- **Task to complete**
Do any lines in the data below contain "left"? If so, copy every one of them.

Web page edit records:
#####

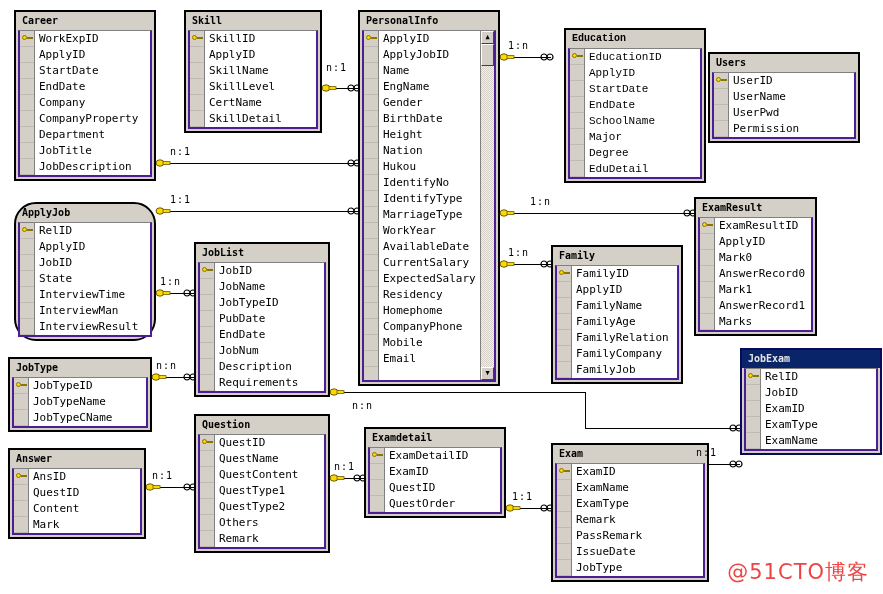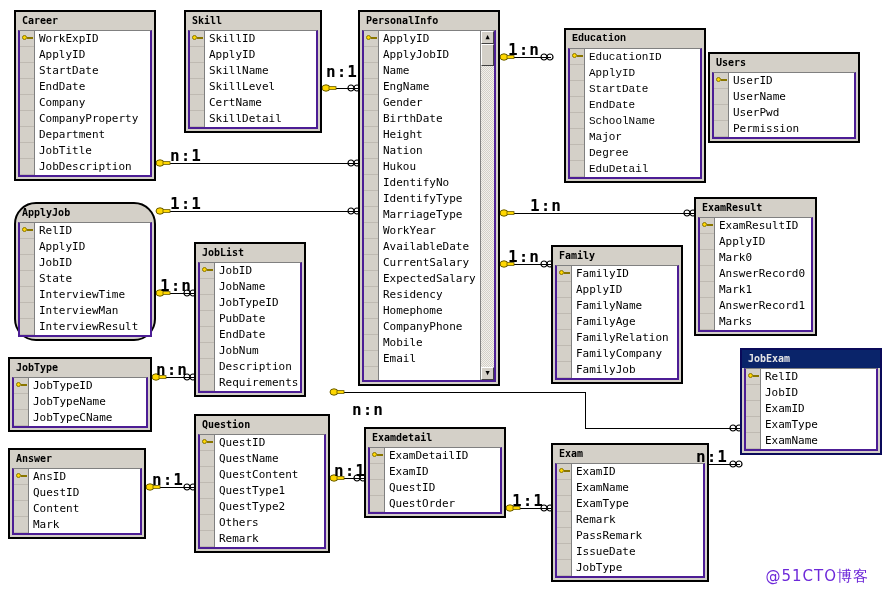--- a/index.html
+++ b/index.html
@@ -66,27 +66,27 @@
   }
   .sthumb{
     height:22px;margin:0;background:#d4d0c8;border:1px solid #fff;
     border-right-color:#404040;border-bottom-color:#404040;box-sizing:border-box;
   }
   .strack{flex:1;background:
      repeating-conic-gradient(#d4d0c8 0 25%, #f2f0ec 0 50%) 0 0/2px 2px;}
 
   
   .rel{
-    position:absolute;font-size:16px;font-weight:bold;color:#000;
+    position:absolute;font-size:10px;font-weight:normal;color:#000;
     font-family:"DejaVu Sans Mono","Liberation Mono",monospace;
     white-space:nowrap;z-index:7;letter-spacing:1px;
   }
   
   .wm{
-    position:absolute;right:14px;bottom:8px;font-size:15px;color:#6d28d9;
+    position:absolute;right:14px;bottom:8px;font-size:21px;color:#ef4444;
     font-family:"DejaVu Sans","Liberation Sans",sans-serif;z-index:9;
     letter-spacing:1px;
   }
 </style>
 </head>
 <body>
 
 <div id="canvas">
 
   <svg width="883" height="594" style="position:absolute;left:0;top:0;z-index:2">
@@ -341,21 +341,21 @@
         <div class="row">ApplyID</div>
         <div class="row">JobID</div>
         <div class="row">State</div>
         <div class="row">InterviewTime</div>
         <div class="row">InterviewMan</div>
         <div class="row">InterviewResult</div>
       </div>
     </div>
   </div>
 
-  <div class="tbl" style="left:194px;top:242px;width:112px;">
+  <div class="tbl" style="left:194px;top:242px;width:136px;">
     <div class="title">JobList</div>
     <div class="grid">
       <div class="gutter">
         <div class="gcell">
             <i class="keyico"></i>
           </div>
         <div class="gcell"></div>
           <div class="gcell"></div>
         <div class="gcell"></div>
           <div class="gcell"></div>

#####

- **Exercise result**
   <svg width="883" height="594" style="position:absolute;left:0;top:0;z-index:2">
-  <div class="tbl" style="left:194px;top:242px;width:112px;">
+  <div class="tbl" style="left:194px;top:242px;width:136px;">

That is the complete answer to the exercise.